Passing the test that our destiny hands us is not something we can do by looking at the next person’s paper. We cannot copy decisions, transcribe conclusions, imitate resolutions. It’s a tactic doomed to failure.

At times, it’s ever so tempting to raise our eyes from the paper, and steal a furtive glance around the room. What’s everybody else doing?
“Everybody else,” though, is a deceptive consolidation, a mistaken illusion. There is no everybody else. One is tackling Math, another one History. One is taking dikduk [grammar], another Yahadus [Torah Studies]. Each one of us is on another grade level, on a separate assignment.

That person sitting in the next desk may have all the right answers.
For his test.

He may have the supportive family you don’t have, the financial backing, the available time. She may have different physical and emotional needs, different levels of stamina and intelligence. His family may be more demanding, her job less grueling, their house more accommodating.

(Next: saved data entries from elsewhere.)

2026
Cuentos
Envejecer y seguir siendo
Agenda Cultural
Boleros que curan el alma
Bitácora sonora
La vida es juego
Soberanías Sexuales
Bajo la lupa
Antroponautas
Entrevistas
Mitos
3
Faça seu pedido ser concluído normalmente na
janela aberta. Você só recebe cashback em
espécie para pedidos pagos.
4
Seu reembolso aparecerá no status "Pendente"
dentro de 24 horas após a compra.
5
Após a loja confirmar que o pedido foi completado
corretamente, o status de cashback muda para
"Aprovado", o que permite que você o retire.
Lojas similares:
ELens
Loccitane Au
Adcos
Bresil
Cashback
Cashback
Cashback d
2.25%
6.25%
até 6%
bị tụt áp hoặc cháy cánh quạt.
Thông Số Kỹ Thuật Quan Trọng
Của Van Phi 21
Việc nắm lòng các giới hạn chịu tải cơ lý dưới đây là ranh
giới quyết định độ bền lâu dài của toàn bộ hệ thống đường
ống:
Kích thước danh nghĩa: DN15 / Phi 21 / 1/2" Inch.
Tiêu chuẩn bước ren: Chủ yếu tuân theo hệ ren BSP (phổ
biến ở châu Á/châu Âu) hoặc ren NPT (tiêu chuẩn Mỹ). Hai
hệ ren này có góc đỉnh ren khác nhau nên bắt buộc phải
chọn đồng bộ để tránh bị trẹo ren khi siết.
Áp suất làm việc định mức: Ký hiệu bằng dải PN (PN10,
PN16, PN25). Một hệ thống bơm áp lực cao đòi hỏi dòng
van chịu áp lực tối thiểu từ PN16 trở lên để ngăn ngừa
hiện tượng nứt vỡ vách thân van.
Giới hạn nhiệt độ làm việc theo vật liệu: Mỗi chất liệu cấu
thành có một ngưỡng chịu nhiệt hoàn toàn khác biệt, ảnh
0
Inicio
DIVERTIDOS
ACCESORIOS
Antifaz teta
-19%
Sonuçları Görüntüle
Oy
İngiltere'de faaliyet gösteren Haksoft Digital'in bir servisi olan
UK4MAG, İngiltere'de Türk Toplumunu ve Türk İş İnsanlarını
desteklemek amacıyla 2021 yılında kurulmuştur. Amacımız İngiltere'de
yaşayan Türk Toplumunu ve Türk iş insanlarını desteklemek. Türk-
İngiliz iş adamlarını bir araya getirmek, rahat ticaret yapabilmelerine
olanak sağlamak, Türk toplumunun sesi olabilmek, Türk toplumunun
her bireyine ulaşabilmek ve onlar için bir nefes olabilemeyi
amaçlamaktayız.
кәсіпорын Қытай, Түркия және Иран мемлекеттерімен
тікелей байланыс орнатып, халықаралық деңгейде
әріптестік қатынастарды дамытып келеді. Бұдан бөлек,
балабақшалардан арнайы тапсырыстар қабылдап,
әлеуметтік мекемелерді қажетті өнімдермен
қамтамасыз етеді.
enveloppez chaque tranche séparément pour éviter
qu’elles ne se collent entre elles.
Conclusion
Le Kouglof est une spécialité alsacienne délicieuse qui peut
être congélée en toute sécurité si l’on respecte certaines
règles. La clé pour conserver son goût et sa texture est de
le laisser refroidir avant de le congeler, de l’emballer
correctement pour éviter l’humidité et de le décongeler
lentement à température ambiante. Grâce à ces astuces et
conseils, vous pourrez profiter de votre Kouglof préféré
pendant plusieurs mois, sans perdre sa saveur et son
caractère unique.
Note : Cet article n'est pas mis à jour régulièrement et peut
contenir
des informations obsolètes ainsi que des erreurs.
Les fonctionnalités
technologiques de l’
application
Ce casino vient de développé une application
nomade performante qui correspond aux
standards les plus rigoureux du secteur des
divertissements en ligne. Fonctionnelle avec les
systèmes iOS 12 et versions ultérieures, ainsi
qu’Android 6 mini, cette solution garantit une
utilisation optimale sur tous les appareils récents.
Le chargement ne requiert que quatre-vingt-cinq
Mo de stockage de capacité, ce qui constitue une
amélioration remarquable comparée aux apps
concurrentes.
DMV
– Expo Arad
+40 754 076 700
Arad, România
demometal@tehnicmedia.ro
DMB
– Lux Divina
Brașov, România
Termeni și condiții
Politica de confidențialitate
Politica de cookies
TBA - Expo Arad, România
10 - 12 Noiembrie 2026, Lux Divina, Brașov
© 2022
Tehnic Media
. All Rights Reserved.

They may have a child with special needs, a health consideration you don’t know about, a rabbi or rebbe guiding them in a certain direction.

Copy them, and you’ve failed.

We have to look inward, weigh our own personal set of variables, and figure out the answers to our individual challenges. We may have to pause when others are jotting confidently; we may have to sit over a question long after the others have gone out to recess, but we’ve got to figure it out for ourselves.

For ourselves; fortunately, not by ourselves. Because the Ultimate Proctor bears no resemblance to His mortal counterparts. He shuffles the students and hands out the papers. And then He helps us get through the questions. One at a time…

Excerpted From Mirrors and Windows, by Malky Feig, Mesorah Publications, Ltd., 2005, reprinted with permission.